After graduation, Vasquez hopes to earn an MBA. Then, “I’d like to travel the world,” he said. “I’d like to spend a month in each of the major cities and slowly but steadily circle back again. I’d like to look at markets, see what people are invested in buying and selling, and see how cultures affect those kinds of things.”
The only child of parents who are natives of Guatemala and work as machine operators, Vasquez spoke only Spanish until he went to elementary school. He is a commuter student who spends about eight hours a day on campus, using the second floor of Phillips Memorial Library as his base because its quiet appeals to him.
The summer before his first year, Vasquez was part of the pilot class of the Friar Foundations Program. During five weeks living on campus, he was introduced to the rigors of academic life and completed courses for credit, including Principles of Microeconomics.
The program was important “because I wasn’t really prepared, being a first-generation college student,” said Vasquez. “It was a learning process for all of us in my family. I didn’t know what to expect. It was really beneficial and allowed me to get involved with students who are still my friends.”
Vasquez is treasurer of the Economics Club and plans to become involved in more campus activities this year. He still plays guitar. He says he likes the friendliness of PC the best.
“You can talk to anyone, and they’re super friendly,” he said. “They have a willingness to help.”
Maegan Renaud ’17
In September 2015, at a Career Expo sponsored by the College’s Center for Career Education and Professional Development, Maegan Renaud ’17 handed her résumé to representatives from Piccerelli, Gilstein & Company, an accounting firm in Providence.

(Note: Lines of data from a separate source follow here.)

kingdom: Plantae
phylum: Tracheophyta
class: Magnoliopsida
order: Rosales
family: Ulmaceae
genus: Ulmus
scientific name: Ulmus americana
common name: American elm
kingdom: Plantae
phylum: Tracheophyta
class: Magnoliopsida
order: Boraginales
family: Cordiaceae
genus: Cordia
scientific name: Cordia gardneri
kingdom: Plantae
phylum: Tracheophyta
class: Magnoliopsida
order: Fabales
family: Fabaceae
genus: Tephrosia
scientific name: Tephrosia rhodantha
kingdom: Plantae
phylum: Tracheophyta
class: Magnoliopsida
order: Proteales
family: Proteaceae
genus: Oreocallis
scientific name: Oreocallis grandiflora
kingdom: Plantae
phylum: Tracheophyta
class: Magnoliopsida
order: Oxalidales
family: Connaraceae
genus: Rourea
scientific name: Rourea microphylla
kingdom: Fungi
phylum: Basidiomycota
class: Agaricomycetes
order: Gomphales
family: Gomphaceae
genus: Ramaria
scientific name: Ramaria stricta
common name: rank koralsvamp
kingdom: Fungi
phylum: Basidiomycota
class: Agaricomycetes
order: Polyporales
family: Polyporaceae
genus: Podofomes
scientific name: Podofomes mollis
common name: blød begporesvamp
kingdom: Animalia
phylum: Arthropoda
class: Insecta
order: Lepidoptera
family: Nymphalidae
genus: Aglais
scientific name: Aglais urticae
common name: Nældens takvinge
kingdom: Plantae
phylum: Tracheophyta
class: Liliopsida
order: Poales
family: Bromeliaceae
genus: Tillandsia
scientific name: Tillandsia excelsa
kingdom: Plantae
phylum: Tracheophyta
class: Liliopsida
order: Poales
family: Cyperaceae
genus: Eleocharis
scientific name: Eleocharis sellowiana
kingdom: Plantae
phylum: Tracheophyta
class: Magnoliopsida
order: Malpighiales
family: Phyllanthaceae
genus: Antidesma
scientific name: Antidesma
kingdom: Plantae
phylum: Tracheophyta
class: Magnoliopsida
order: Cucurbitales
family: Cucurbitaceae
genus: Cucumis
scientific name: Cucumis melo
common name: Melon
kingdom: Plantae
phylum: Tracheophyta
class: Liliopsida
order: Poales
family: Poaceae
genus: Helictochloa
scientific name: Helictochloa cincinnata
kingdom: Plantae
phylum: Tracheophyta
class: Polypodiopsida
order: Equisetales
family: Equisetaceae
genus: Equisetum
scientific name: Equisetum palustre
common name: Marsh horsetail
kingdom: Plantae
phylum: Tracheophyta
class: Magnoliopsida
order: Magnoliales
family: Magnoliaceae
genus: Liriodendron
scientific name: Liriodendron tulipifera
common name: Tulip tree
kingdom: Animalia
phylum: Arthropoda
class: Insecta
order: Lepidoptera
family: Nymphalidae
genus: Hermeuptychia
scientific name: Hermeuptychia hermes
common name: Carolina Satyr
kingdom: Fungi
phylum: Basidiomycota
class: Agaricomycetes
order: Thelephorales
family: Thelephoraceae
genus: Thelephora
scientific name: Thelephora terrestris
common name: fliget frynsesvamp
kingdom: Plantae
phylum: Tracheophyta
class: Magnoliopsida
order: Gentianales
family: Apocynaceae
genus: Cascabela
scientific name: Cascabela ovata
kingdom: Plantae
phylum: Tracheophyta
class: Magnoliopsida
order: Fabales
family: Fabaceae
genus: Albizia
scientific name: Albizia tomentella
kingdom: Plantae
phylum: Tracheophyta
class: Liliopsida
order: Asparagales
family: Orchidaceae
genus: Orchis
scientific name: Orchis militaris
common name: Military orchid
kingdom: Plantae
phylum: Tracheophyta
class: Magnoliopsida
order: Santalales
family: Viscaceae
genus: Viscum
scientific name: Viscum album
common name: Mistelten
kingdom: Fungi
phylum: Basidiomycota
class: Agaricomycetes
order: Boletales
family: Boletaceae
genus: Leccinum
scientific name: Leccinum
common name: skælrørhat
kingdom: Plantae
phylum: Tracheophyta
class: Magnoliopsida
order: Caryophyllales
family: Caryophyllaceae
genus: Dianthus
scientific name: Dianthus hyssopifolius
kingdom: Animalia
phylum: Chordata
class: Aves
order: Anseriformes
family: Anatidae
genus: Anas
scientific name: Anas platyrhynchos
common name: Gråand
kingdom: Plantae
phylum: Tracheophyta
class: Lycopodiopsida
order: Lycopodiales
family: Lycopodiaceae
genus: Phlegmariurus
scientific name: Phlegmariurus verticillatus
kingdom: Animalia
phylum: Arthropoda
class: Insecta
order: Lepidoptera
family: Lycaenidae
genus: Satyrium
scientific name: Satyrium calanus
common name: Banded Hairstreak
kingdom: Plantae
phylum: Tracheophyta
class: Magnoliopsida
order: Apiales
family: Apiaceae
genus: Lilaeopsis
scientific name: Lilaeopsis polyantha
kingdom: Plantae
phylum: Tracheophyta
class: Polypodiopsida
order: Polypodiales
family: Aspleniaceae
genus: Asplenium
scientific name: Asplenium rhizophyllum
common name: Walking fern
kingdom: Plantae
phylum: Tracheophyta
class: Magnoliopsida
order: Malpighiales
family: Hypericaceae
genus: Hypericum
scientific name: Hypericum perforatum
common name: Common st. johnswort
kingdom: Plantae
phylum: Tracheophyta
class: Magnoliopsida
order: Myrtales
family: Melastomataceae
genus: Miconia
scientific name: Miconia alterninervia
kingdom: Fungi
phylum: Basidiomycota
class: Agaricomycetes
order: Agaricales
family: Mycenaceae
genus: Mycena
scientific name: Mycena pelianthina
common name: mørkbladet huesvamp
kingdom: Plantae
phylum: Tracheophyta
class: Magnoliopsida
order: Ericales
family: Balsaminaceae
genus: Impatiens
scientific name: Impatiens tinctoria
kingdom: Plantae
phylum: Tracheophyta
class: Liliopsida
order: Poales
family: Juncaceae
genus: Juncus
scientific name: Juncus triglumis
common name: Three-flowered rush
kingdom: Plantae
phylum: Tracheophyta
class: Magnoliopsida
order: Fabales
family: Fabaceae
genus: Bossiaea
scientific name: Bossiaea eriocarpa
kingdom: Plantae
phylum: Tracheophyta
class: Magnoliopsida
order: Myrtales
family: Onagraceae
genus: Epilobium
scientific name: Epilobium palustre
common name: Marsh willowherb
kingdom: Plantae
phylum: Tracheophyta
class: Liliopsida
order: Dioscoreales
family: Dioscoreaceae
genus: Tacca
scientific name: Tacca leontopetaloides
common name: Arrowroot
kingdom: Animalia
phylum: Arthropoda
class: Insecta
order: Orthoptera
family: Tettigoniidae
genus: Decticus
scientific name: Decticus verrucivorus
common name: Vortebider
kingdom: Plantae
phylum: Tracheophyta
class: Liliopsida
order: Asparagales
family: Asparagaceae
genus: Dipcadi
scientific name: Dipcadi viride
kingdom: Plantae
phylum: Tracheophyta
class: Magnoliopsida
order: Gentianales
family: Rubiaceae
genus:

The company accepted her for a 15-hour-a-week, paid internship beginning in February 2016. She was kept on through the summer, then offered the opportunity to continue through the 2016-17 academic year. Shortly after classes began this fall, she was offered a full-time position after graduation.
While many accountancy majors aspire to join one of the Big Four accounting firms, Renaud discovered that she loves working for a small firm.
“I’ve had the opportunity to experience working in both audit and tax, while the bigger firms make you select one or the other,” Renaud said.
She also plans to obtain a master’s degree in taxation and become a certified public accountant after graduation. She aspires to become a partner at a small firm one day.
Renaud is an only child. Her father is a machine set-up operator at a lighting company, and her mother is an office assistant for an electrical contractor. When it was time for college, studying business at Providence College was her first choice — far enough from home to make her feel independent, but near enough so she could visit.
Renaud, who has danced since age 3, is a member of the PC Dance Team, which performs at every men’s and women’s basketball game, including those over school vacations.
“I never was a basketball fan before, but sitting so close, right on the court, I get into the games,” she said.
During her junior year, Renaud was a resident assistant in McVinney Hall. This year, she lives off campus, in a house with friends.
“I have loved it at Providence College,” said Renaud. “I’ve met really great people here. I think the people are what makes it great.”